Zhang, GQ, Chen, JL, Zhao, Y
Pediatric nephrology (Berlin, Germany). 2016;(3):373-9
Abstract
BACKGROUND Renal scarring after acute pyelonephritis (APN) in children is of concern and in the worst cases leads to long-term cardiovascular morbidity. There are reports that vitamin A may alleviate renal damage following APN. We conducted a meta-analysis to investigate the role of vitamin A in the alleviation of renal damage. METHODS We searched PubMed, EMBASE, the Cochrane Central Register of Controlled trials (CENTRAL, the Cochrane Library) and the Wang Fang database (Chinese) from their inception to February 3, 2015 for randomized controlled trials (RCTs) investigating vitamin A and renal damage.
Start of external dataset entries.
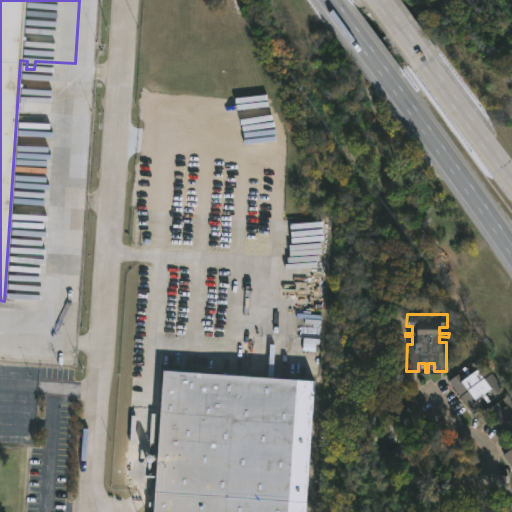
[(477,355),(502,388),(492,396),(487,389),(483,392),(489,400),(486,402),(479,394),(474,398),(479,405),(470,412),(445,379),(454,372),(458,377),(464,373),(460,368),(463,366),(467,372),(472,368),(468,363),(477,355)]
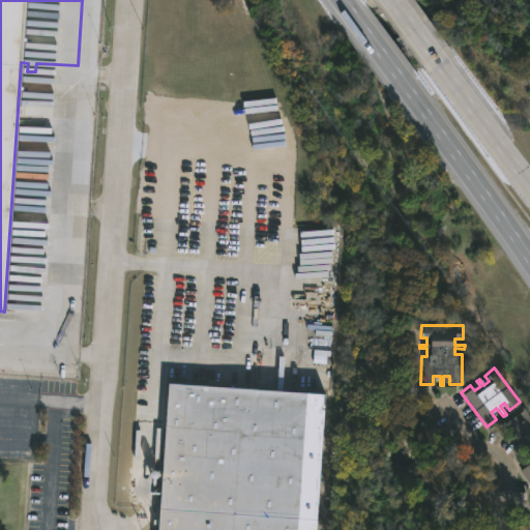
[(328,395),(319,529),(158,529),(170,381),(328,391),(328,395)]
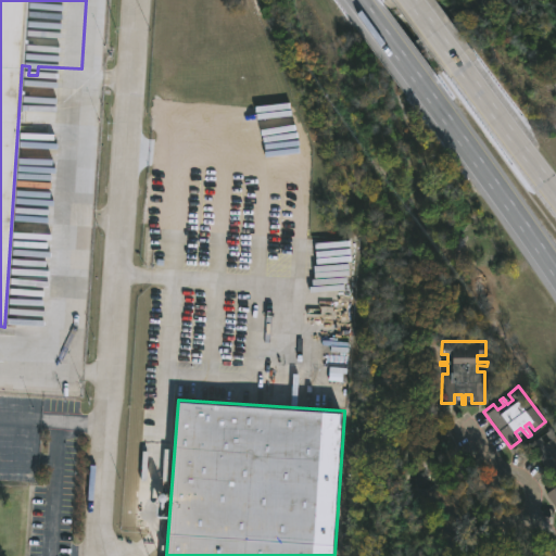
[(548,429),(555,439),(555,475),(554,477),(529,443),(538,437),(543,442),(547,438),(543,432),(548,429)]
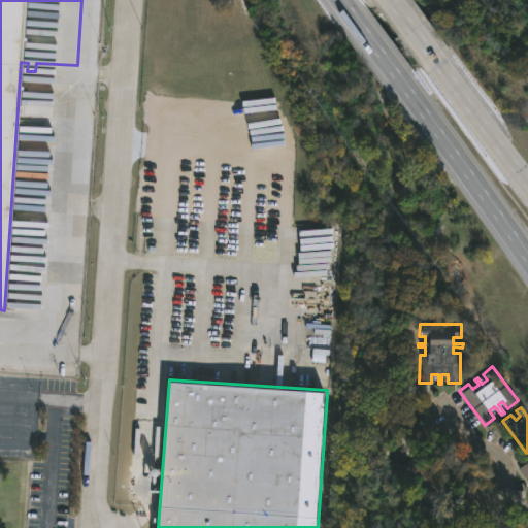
[(527,481),(518,467),(526,460),(527,462),(527,481)]
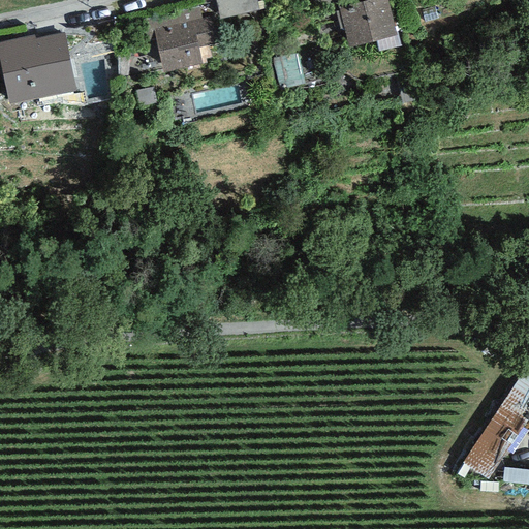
[(256,0),(215,0),(219,19),(259,10),(256,0)]
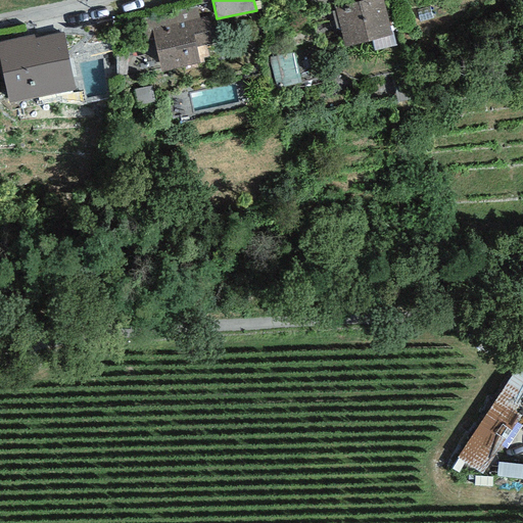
[(382,0),(363,0),(334,7),(343,47),(391,36),(382,0)]
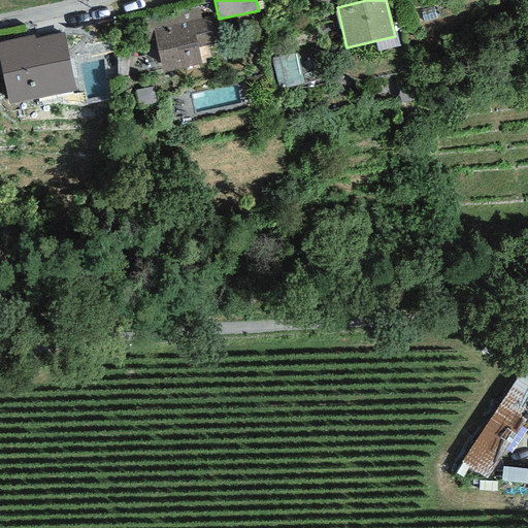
[(198,6),(144,18),(150,42),(156,41),(163,72),(201,64),(198,48),(216,44),(209,17),(201,18),(198,6)]
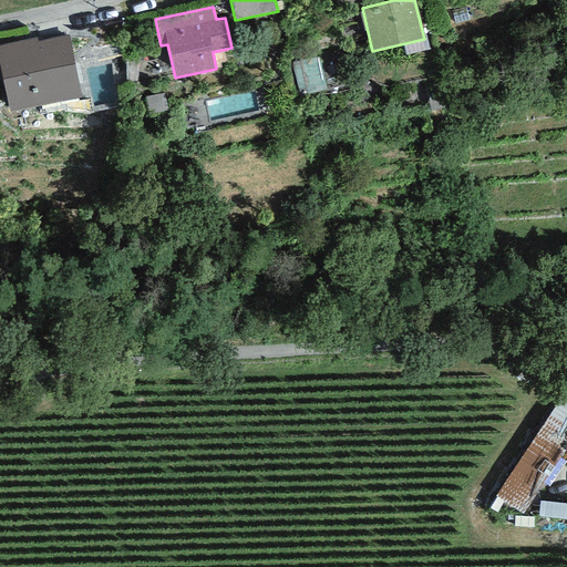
[(37,38),(0,44),(0,68),(9,112),(81,96),(69,35),(38,41),(37,38)]
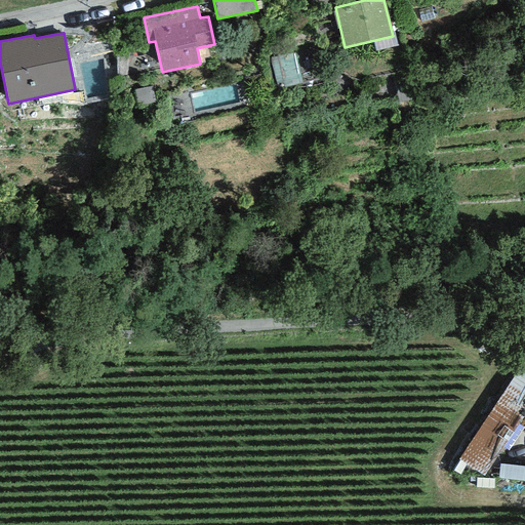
[(299,57),(278,61),(282,91),(304,88),(299,57)]
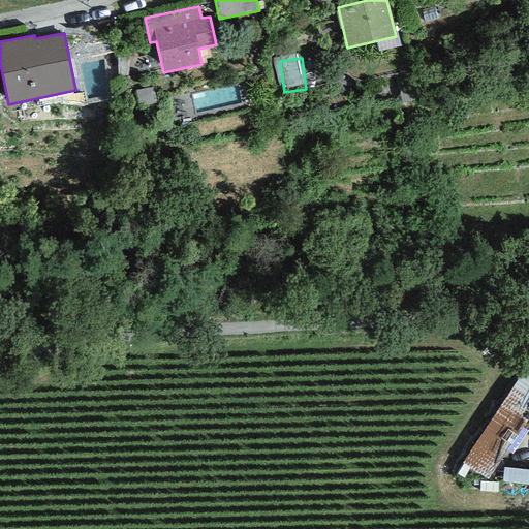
[(528,433),(528,371),(465,465),(494,485),(528,433)]
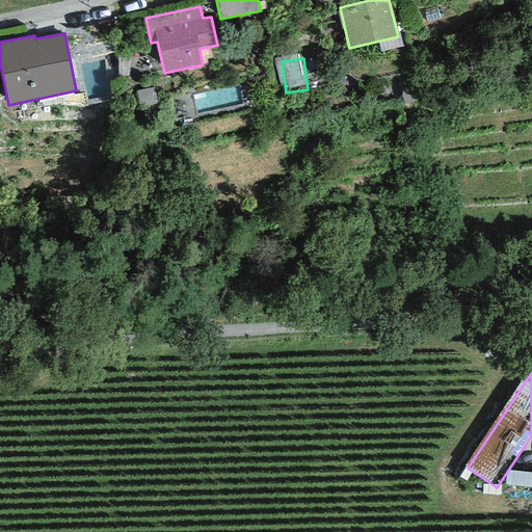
[(531,487),(531,473),(511,473),(511,487),(531,487)]
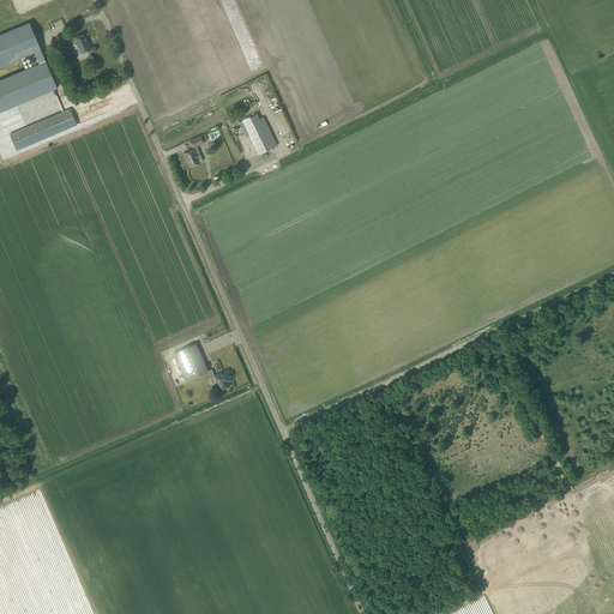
[(0,112),(56,88),(29,22),(0,34),(0,66),(35,52),(40,62),(0,79),(0,112)]
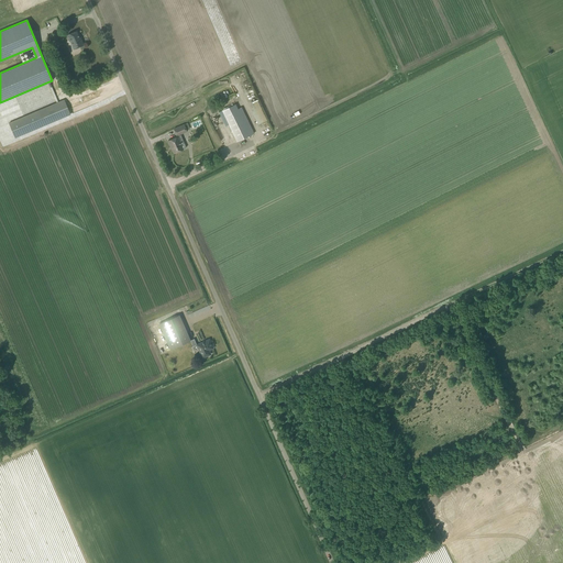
[(76,31),(67,35),(74,50),(84,45),(81,40),(80,41),(76,31)]
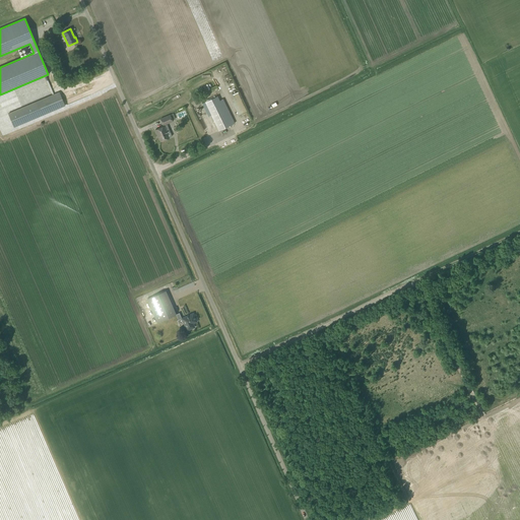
[(231,95),(241,115),(248,111),(239,91),(231,95)]
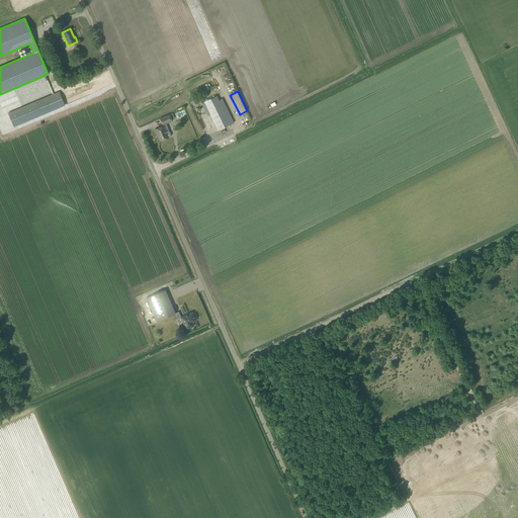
[(13,126),(65,105),(59,92),(8,113),(13,126)]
Primary outcome was number of patients/kidneys with renal damage, defined as persistence of photopenic lesions based on technetium-99m dimercaptosuccinic acid renal scintigraphy. We calculated pooled relative risks for renal damage in the vitamin A group. RESULTS Four RCTs, involving a total of 248 patients aged 1-144 months (120 in experimental group, 128 in control group), were included in the meta-analysis. Vitamin A was inversely associated with renal damage (relative risk 0.53, 95 % confidence interval 0.43, 0.67) when compared with placebo group after an average follow-up of 5 months. CONCLUSIONS Current evidence indicates that vitamin A may exert a preventive effect on renal damage in children with APN. However, this finding largely relies on a few studies of low methodological quality, i.e., high risk of selection bias, performance bias and attrition bias. Hence, high-quality and adequately powered RCTs are warranted.